Starting with the line where "right eye: (399, 124)" appears, print every line through the end of the entries below exactly as it stands, and leave out the pictures.

- **Images with pose keypoints**
>>>
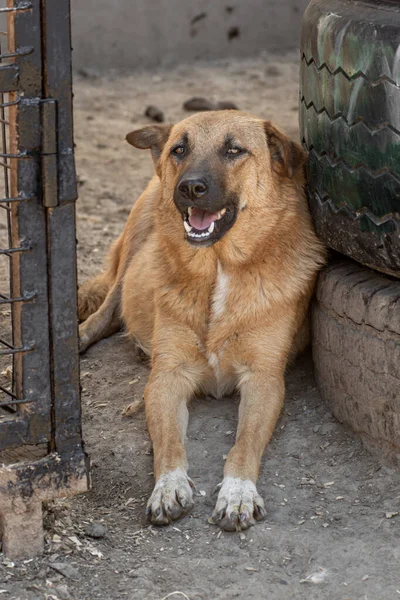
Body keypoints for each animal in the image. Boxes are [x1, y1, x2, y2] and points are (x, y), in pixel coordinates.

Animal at [79, 111, 326, 528]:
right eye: (179, 149)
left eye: (234, 150)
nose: (190, 187)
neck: (218, 267)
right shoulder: (167, 378)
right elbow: (168, 443)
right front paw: (168, 486)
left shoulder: (264, 380)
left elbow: (244, 444)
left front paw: (238, 492)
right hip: (140, 232)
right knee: (108, 309)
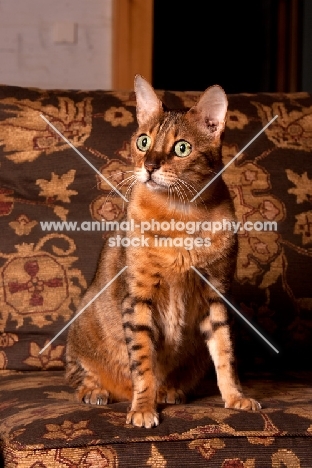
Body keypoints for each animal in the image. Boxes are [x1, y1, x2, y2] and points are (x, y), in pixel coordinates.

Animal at [66, 74, 260, 428]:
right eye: (143, 141)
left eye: (181, 148)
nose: (150, 165)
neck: (180, 215)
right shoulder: (138, 297)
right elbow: (143, 362)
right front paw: (143, 408)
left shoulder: (216, 294)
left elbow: (225, 354)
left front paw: (235, 397)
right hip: (82, 327)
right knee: (79, 373)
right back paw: (96, 391)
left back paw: (170, 391)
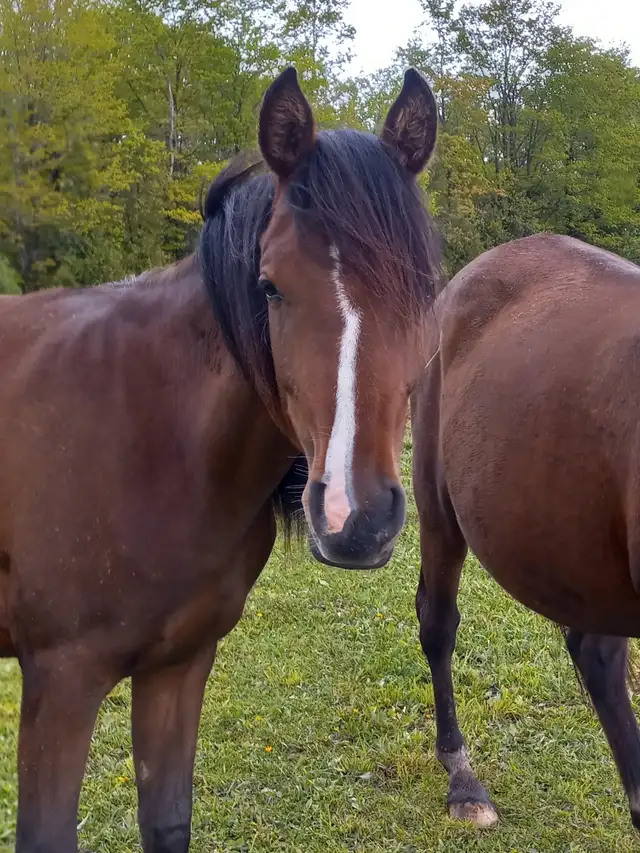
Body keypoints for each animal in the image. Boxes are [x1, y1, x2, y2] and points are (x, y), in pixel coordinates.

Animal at [0, 66, 441, 851]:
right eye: (270, 285)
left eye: (424, 287)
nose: (354, 517)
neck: (153, 435)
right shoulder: (61, 679)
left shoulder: (179, 665)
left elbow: (167, 820)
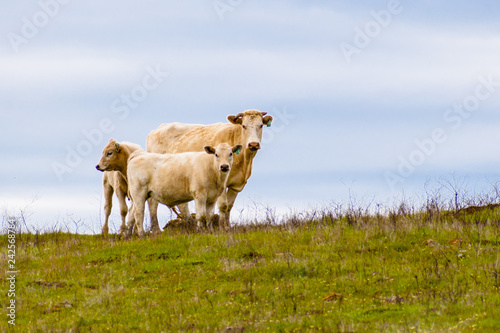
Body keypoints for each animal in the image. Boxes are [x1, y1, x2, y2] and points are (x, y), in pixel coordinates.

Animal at [146, 109, 276, 228]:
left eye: (261, 125)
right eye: (244, 126)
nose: (253, 144)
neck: (244, 161)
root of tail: (158, 129)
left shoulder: (236, 185)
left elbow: (229, 206)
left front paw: (227, 227)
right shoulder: (222, 182)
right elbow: (223, 206)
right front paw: (222, 228)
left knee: (182, 204)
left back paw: (190, 224)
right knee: (153, 202)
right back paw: (157, 230)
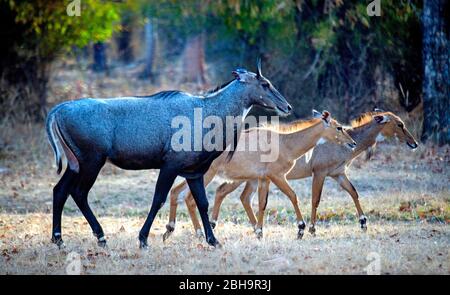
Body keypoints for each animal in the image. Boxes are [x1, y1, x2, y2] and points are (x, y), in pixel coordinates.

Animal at [163, 111, 356, 240]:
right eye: (339, 127)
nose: (353, 143)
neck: (285, 143)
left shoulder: (264, 178)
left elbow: (262, 203)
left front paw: (259, 232)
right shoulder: (277, 175)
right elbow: (293, 196)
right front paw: (301, 229)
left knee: (176, 191)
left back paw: (170, 229)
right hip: (206, 175)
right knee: (188, 197)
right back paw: (198, 233)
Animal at [195, 111, 420, 238]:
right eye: (399, 124)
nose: (414, 143)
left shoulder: (338, 174)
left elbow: (354, 192)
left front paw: (363, 223)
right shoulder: (319, 172)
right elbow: (315, 199)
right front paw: (310, 229)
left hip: (251, 178)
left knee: (239, 196)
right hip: (242, 177)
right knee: (223, 191)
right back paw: (214, 226)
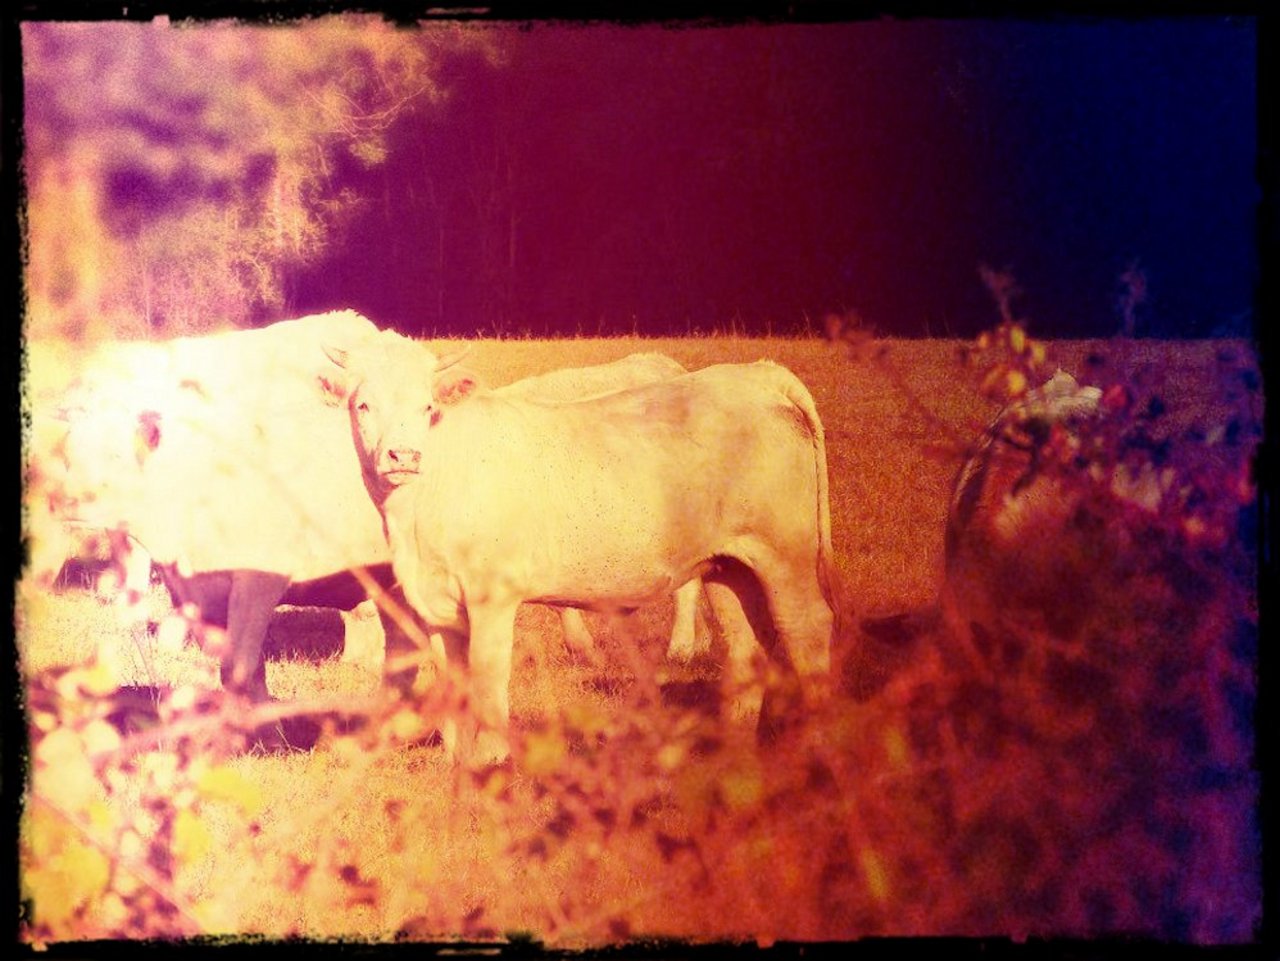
<<<
- **THE ANSWER**
right eye: (399, 124)
nose: (414, 143)
left shoulder: (338, 174)
left elbow: (354, 192)
left front paw: (363, 223)
right shoulder: (319, 172)
right elbow: (315, 199)
right front paw: (310, 229)
left hip: (251, 178)
left knee: (239, 196)
right hip: (242, 177)
right knee: (223, 191)
right back paw: (214, 226)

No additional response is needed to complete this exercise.